** Exercise **
Reproduce the lines from the beginning through the one containing "What is the value of the 10th", inclusive, and omit the pictures.

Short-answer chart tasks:
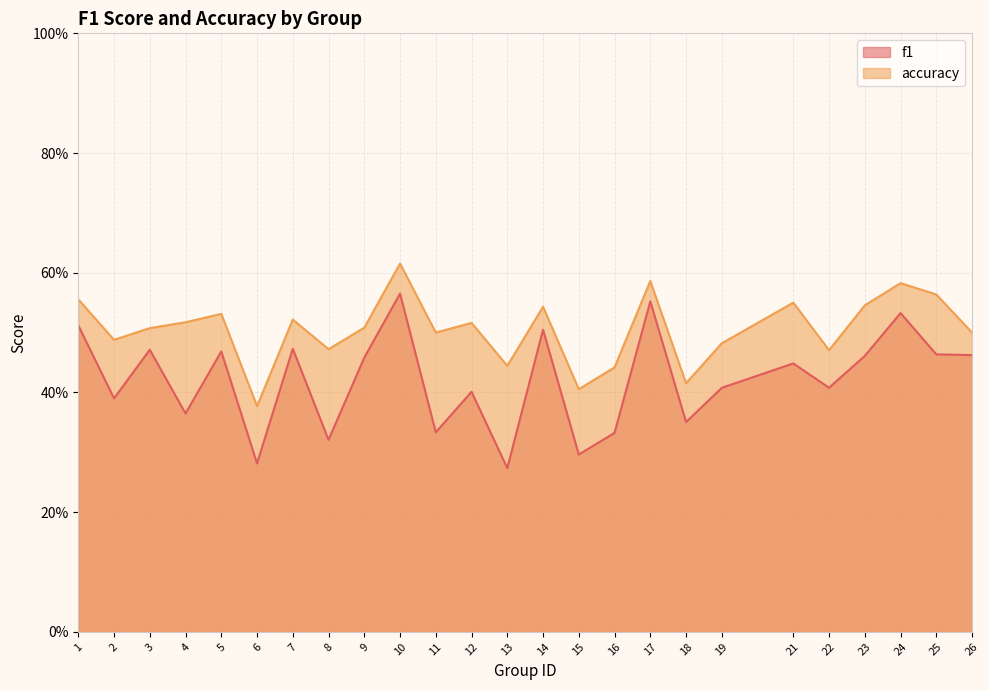

At 16, list the series in order from largest to smallest.

accuracy, f1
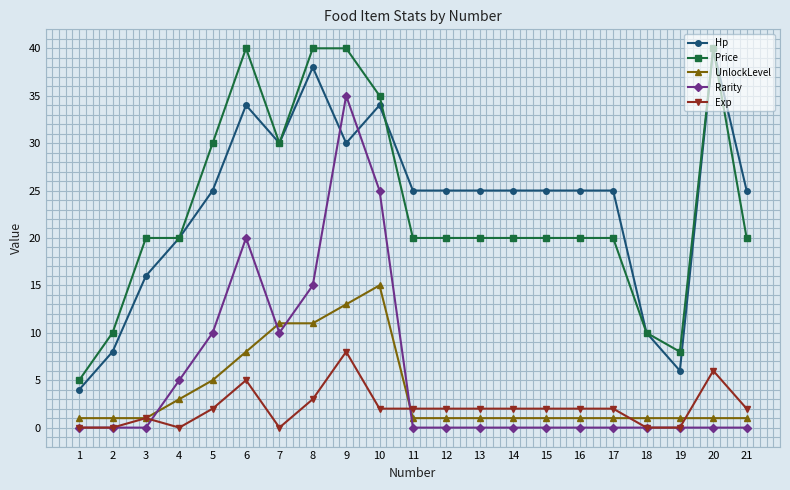

Is this an area chart (filled region under the line)?

No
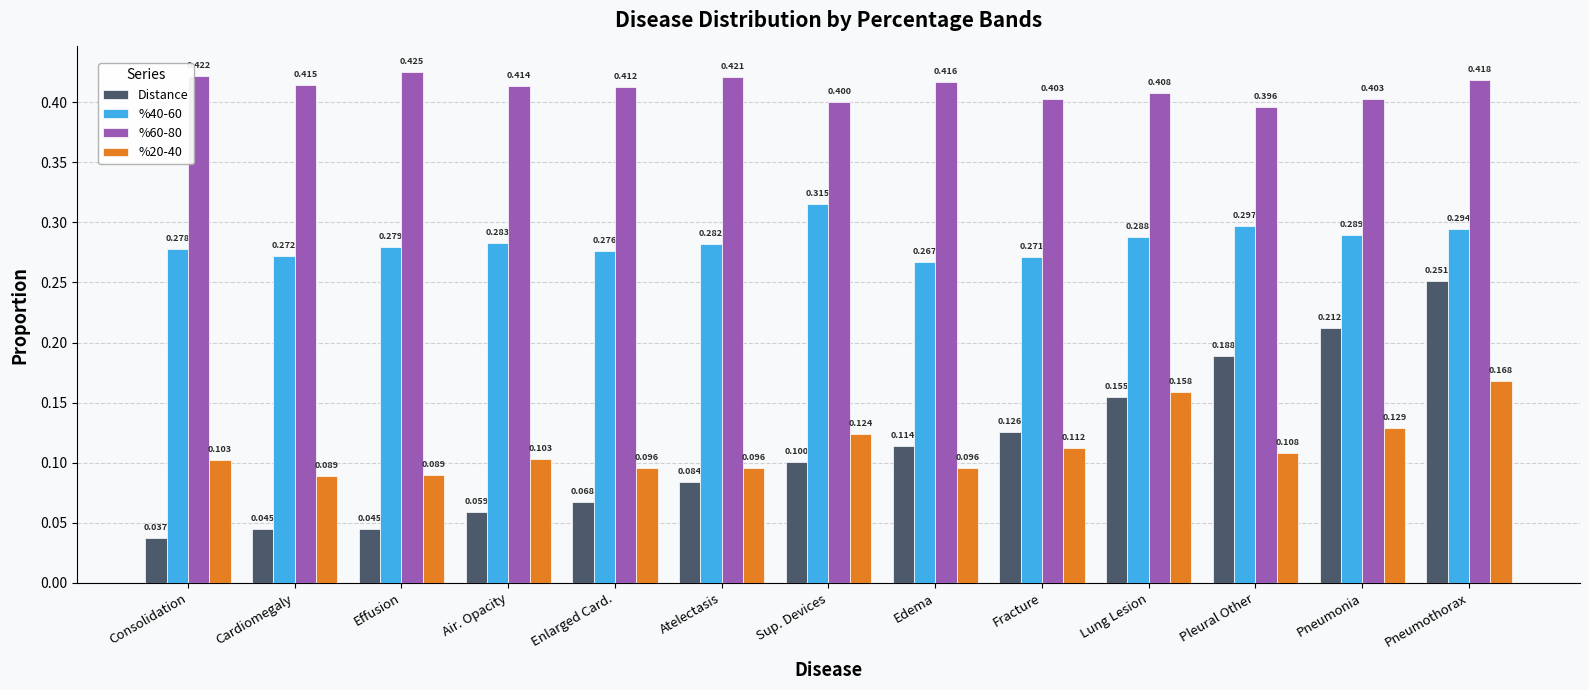

What is the value of the %20-40 bar at the 6th from the left?

0.1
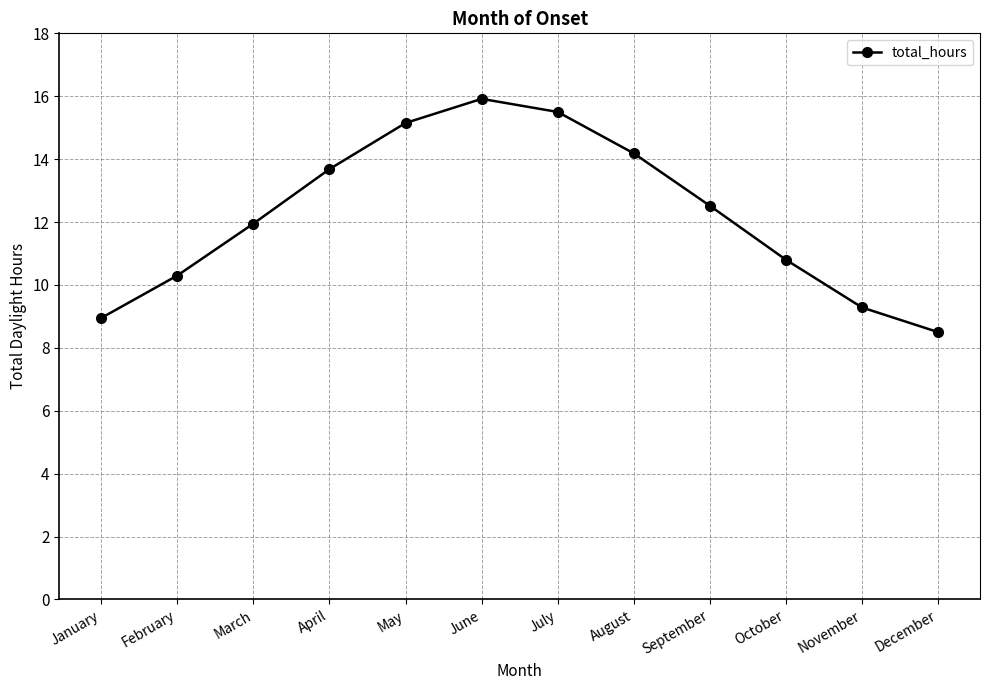

What is the value of the 10th point from the left?

10.8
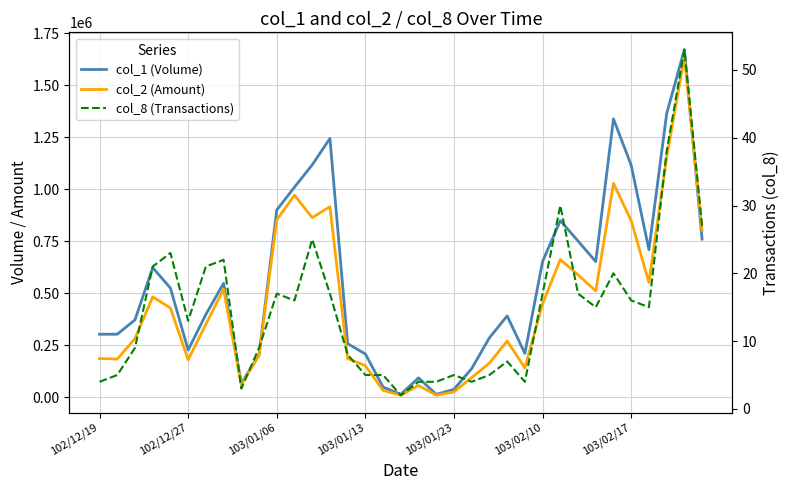

Is this an area chart (filled region under the line)?

No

** Solution **
At 16, list the series in order from largest to smallest.

accuracy, f1

Is this an area chart (filled region under the line)?

No

What is the value of the %20-40 bar at the 6th from the left?

0.1

What is the value of the 10th point from the left?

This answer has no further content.